Exercise: Where the word "different" shows up in the entries below, please copy the whole line.

Data to use:
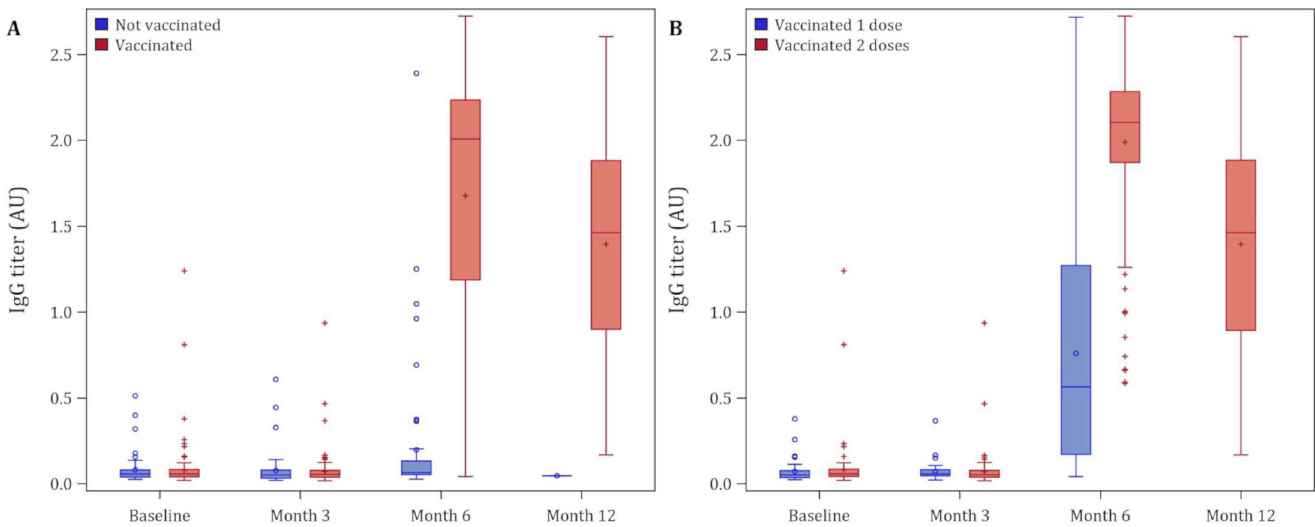
Fig 3. Box plot for participants who got blood tested at baseline, months 3, 6 and 12. (A) All participants; (B) Vaccinated with at least one dose. Legend: The bottom and top edges of the box indicate the IQR, the marker inside the box indicates the mean value, the line inside the box indicates the median value. The upper and lower fences are maximum and minimum values, respectively, points beyond upper and lower fences are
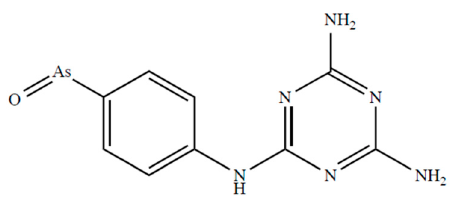
Figure 3. Chemical formulae of melarsen oxide.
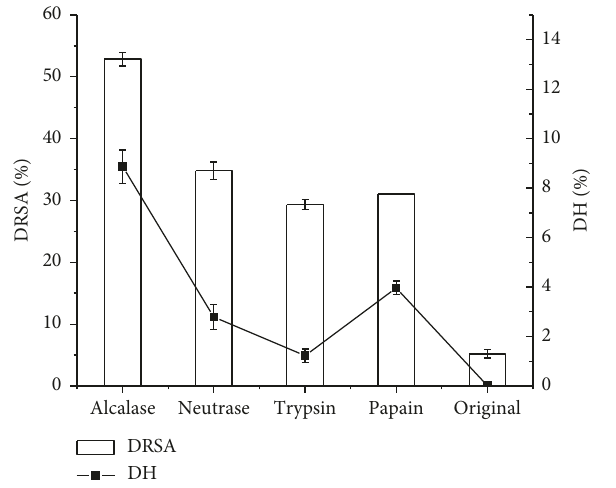
Figure 1: The DRSA and DH of CSPH prepared by different proteases. Error bars represent mean and SD from triplicate experiments.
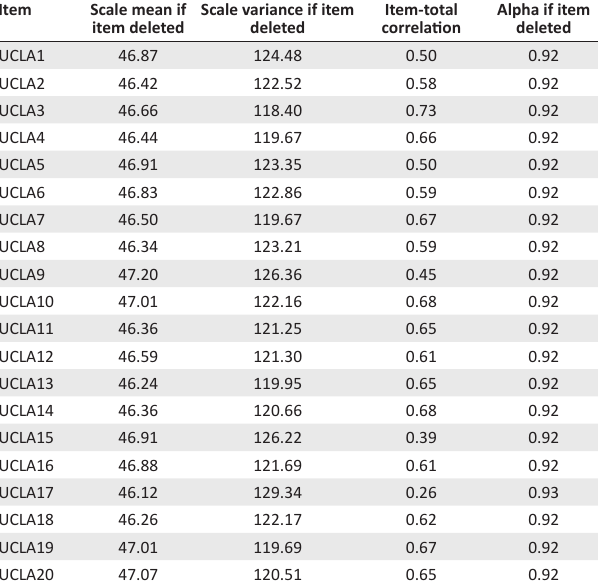
TABLE 2: Item groupings for the one-factor and two bifactor models. Item One-factor Bifactor: two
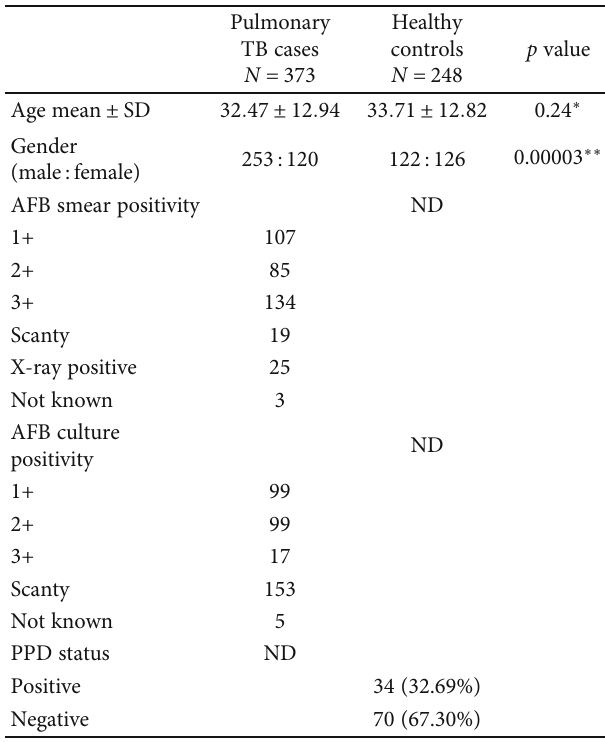
Table 1: Characteristics of pulmonary TB cases and healthy controls included in the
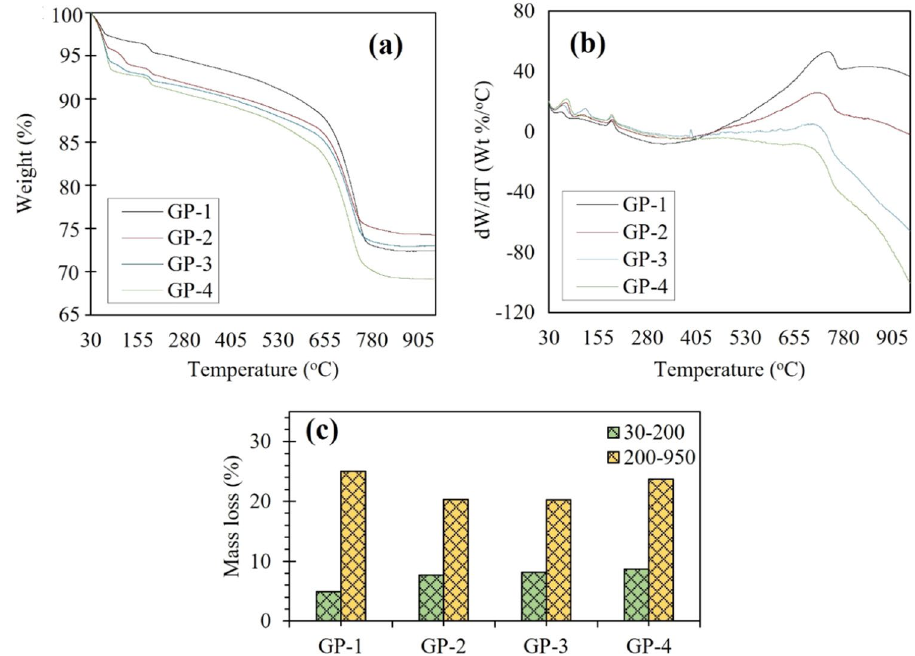
Figure 11. ( a ) TGA and ( b ) DTG curves of the Geopolymer composites in nitrogen atmosphere; ( c ) comparison of mass loss between 30–200 and 200–950 °C.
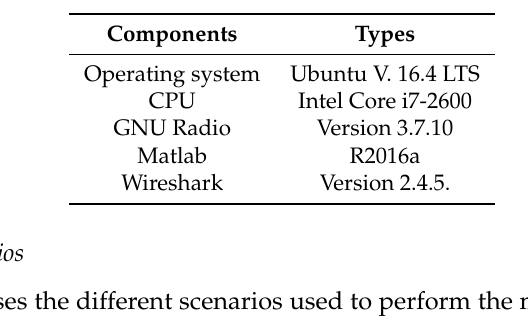
Table 2. Overview of the software used to verify the transceiver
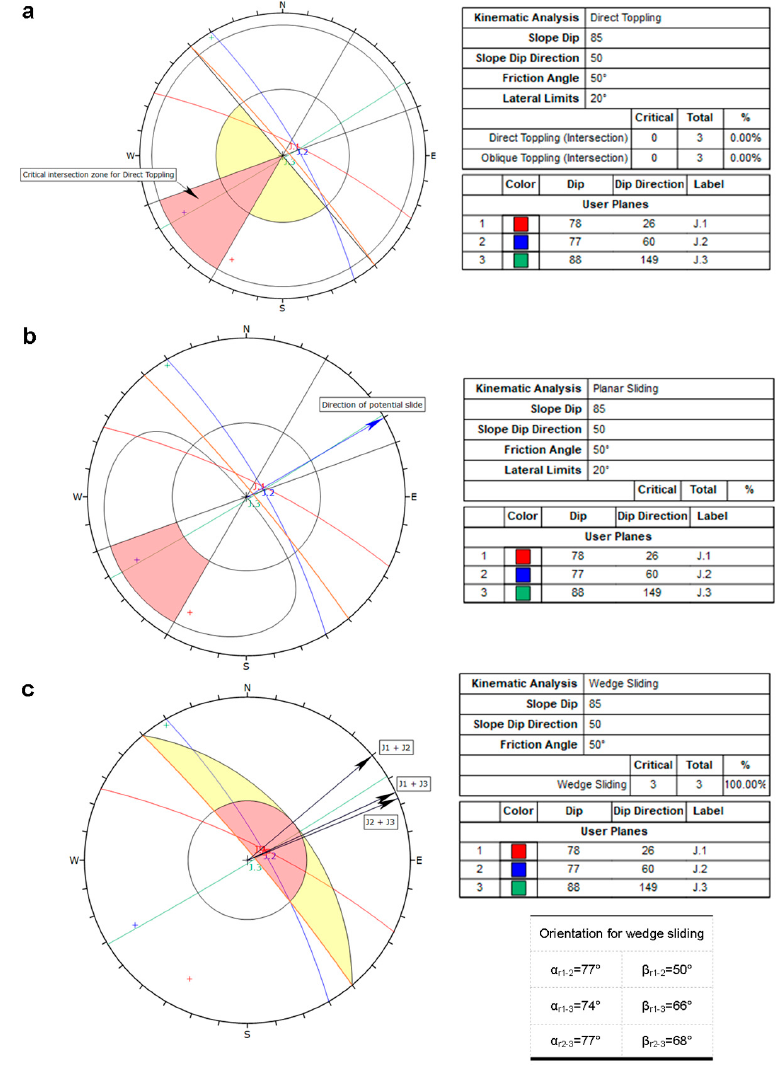
Figure 12. Kinematic analysis for different failure criteria: ( a ) direct toppling; ( b ) planar sliding; ( c ) wedge sliding.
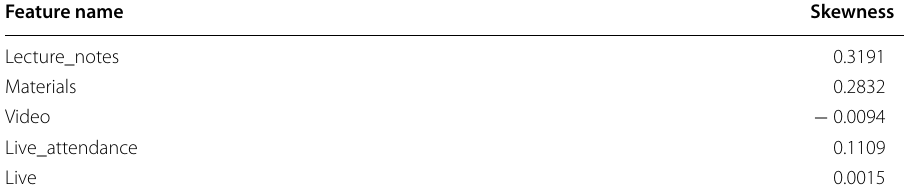
Table 2 New skewness values for the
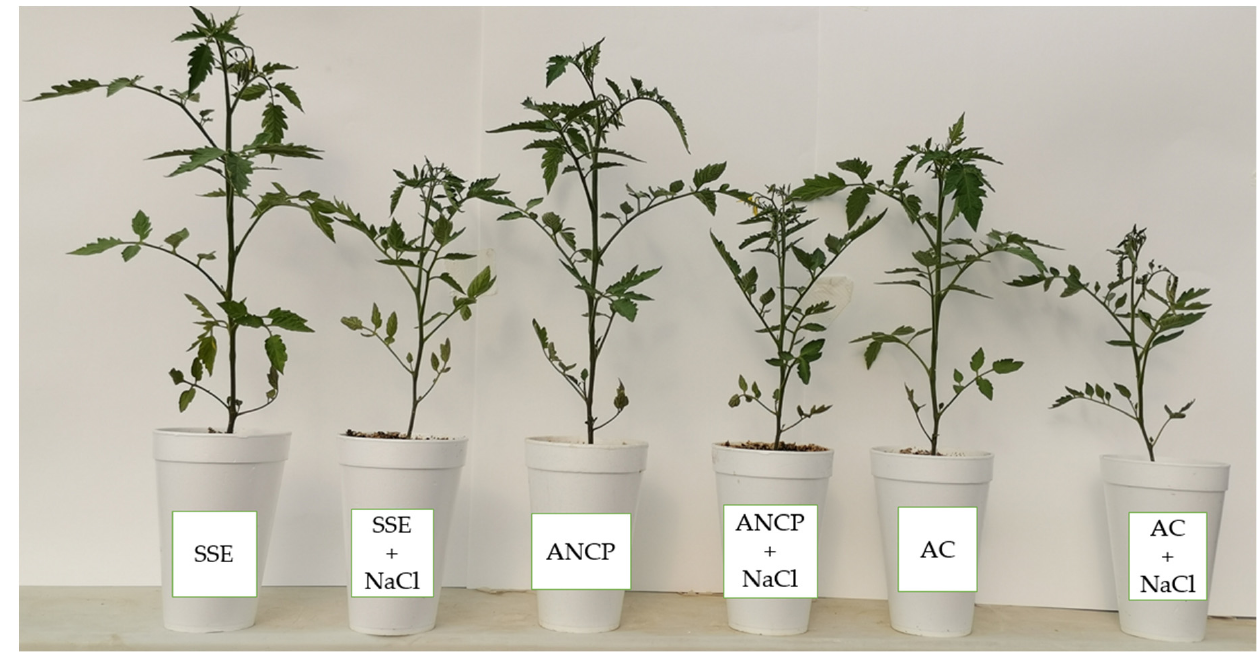
Figure 1. Tomato seedlings in the experimental assay. SSE: Sargassum spp. seaweed extracts; ANCP: A. nodosum commercial product; AC: Absolute control; NaCl: 100 mM sodium chloride.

Task output:
Figure 1: The DRSA and DH of CSPH prepared by different proteases. Error bars represent mean and SD from triplicate experiments.
Figure 12. Kinematic analysis for different failure criteria: ( a ) direct toppling; ( b ) planar sliding; ( c ) wedge sliding.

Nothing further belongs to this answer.